= Group stack =

In algebraic geometry, a group stack is an algebraic stack whose categories of points have group structures or even groupoid structures in a compatible way. It generalizes a group scheme, which is a scheme whose sets of points have group structures in a compatible way.

== Examples ==
- A group scheme is a group-\ stack.
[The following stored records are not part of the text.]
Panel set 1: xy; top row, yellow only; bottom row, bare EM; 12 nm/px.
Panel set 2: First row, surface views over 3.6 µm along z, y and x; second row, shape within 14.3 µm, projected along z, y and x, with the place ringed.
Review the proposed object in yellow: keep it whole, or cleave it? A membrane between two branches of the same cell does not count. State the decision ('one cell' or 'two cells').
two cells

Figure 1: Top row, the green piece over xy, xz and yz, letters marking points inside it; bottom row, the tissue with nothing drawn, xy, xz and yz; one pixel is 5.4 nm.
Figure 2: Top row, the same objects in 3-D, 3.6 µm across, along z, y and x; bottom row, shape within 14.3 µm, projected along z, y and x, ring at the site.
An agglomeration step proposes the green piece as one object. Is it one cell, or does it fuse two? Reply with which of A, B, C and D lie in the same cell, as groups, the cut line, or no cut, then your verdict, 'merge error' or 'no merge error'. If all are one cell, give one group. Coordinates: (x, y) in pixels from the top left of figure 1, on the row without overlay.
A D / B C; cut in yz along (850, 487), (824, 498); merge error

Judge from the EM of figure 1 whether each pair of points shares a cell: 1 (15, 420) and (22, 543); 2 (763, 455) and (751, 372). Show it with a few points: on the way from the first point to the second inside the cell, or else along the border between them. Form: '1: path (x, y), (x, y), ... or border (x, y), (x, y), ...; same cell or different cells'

More generally, a group algebraic-space, an algebraic-space analog of a group scheme, is a group-stack.
- Over a field k, a vector bundle stack $\mathcal{V}$ on a Deligne–Mumford stack X is a group-stack such that there is a vector bundle V over k on X and a presentation $V \to \mathcal{V}$. It has an action by the affine line $\mathbb{A}^1$ corresponding to scalar multiplication.
- A Picard stack is an example of a group-stack (or groupoid-stack).

== Actions of group stacks ==
The definition of a group action of a group stack is a bit tricky. First, given an algebraic stack X and a group scheme G on a base scheme S, a right action of G on X consists of
1. a morphism $\sigma: X \times G \to X$,
2. (associativity) a natural isomorphism $\sigma \circ (m \times 1_X) \overset{\sim}\to \sigma \circ (1_X \times \sigma)$, where m is the multiplication on G,
3. (identity) a natural isomorphism $1_X \overset{\sim}\to \sigma \circ (1_X \times e)$, where $e: S \to G$ is the identity section of G,
that satisfy the typical compatibility conditions.

If, more generally, G is a group stack, one then extends the above using local presentations.